Visual Safety Alarms in Apartment Units
Listen: Can you hear the goldfish swim in the water?
Listen: Can you hear the mosquito ringtone?
The point I am trying to make is that not everyone has good hearing and some people are unable to hear anything at all. Most of us who fall under this category rely on sight. The deaf and profoundly hard of hearing are visual people who often depend on their eyes to understand and interact with the world.
In 2005, a married deaf couple with four hearing children slept inside their apartment in Texas. A fire that started from a faulty power strip began roaring and smoke filled the apartment. The fire alarms rang, but the deaf couple could not hear it. The alarms were not even loud enough to wake up the children. In the end, only the husband and two children survived. To read more about this tragic, see this news report.

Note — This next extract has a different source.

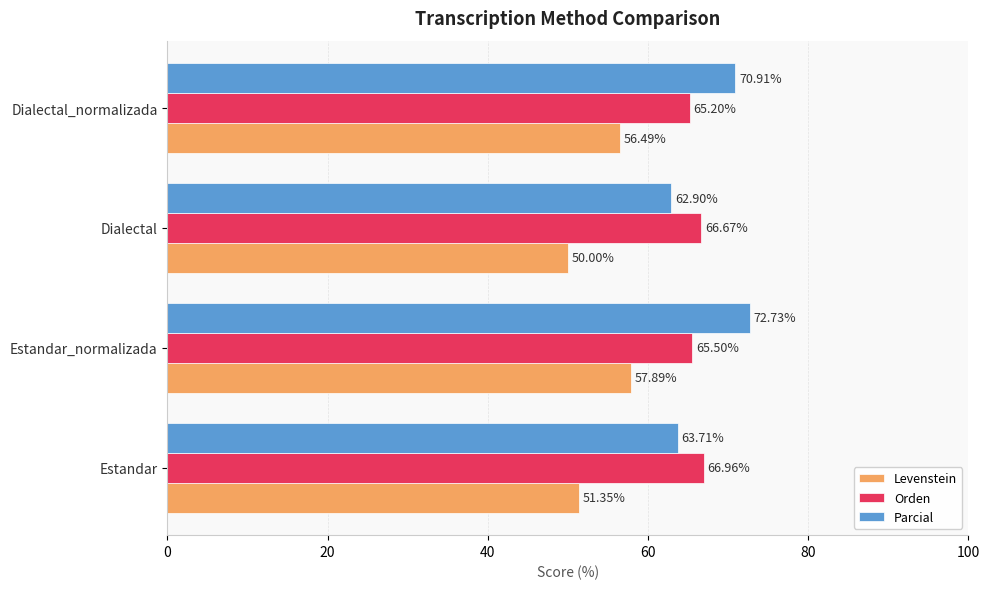

What is the difference between the highest and lowest values at Dialectal?

16.7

If a visual fire alarm had been installed in the apartment, the chances of entire family surviving the fire would have been much greater.
The photograph below depicts a visual fire alarm. When smoke is detected, the alarm not only rings an audible alarm, but the lights flash on and off intermittently.
The Department of Justice Americans with Disabilities Act Title III Regulation requires visual fire alarms in many places of public accommodation, such as schools, hospitals, shopping malls, and so forth. (See also the ADAAG Technical Bulletin.) While federal law may require installation of visual fire alarms inside the common areas of apartment buildings, landlords and apartment managers may not be required to install them inside the apartment units where tenants sleep. However, local and state government can pass laws that require stricter building code requiring installation of visual fire alarms inside apartment units.
In the case of the husband who lost his wife and two children in Texas, the city had strict building codes requiring installation of visual fire alarms in the apartment unit. The apartment manager had not followed city code. Consequently, a multi-million dollar verdict was awarded against the apartment company. For a follow-up to this story, see this blog post.
It is important for apartment managers and landlords to be aware of all building code and keep up with the changes. This means checking and complying with the Americans with Disabilities Act, state law, city law, and town building code on a regular basis.
It is equally important that tenants with disabilities be aware of their rights. Tenants who believe that the landlord or apartment manager is not complying with the law should address their concerns with the landlord or consult an attorney.
To date, only a handful of jurisdictions require visual safety alarms inside apartment units. It is hoped that in the not-too-distant future, state and local governments across the country will adopt more stringent standards and require, among other things, the installation of visual fire alarms in every apartment unit. In the meantime, landlords and apartment managers who want to save lives and lower litigation expenses would do well to take the initiative and investigate the different types of safety equipment that are available for the deaf, blind, and deaf-blind, and evaluate the pros and cons of installing such safety equipment inside the apartment units. It is not expensive to install safety equipment that exceeds the minimum standards set forth in federal or local building code, and the costs pale in comparison to the costs of litigation and the damages associated with life and limb.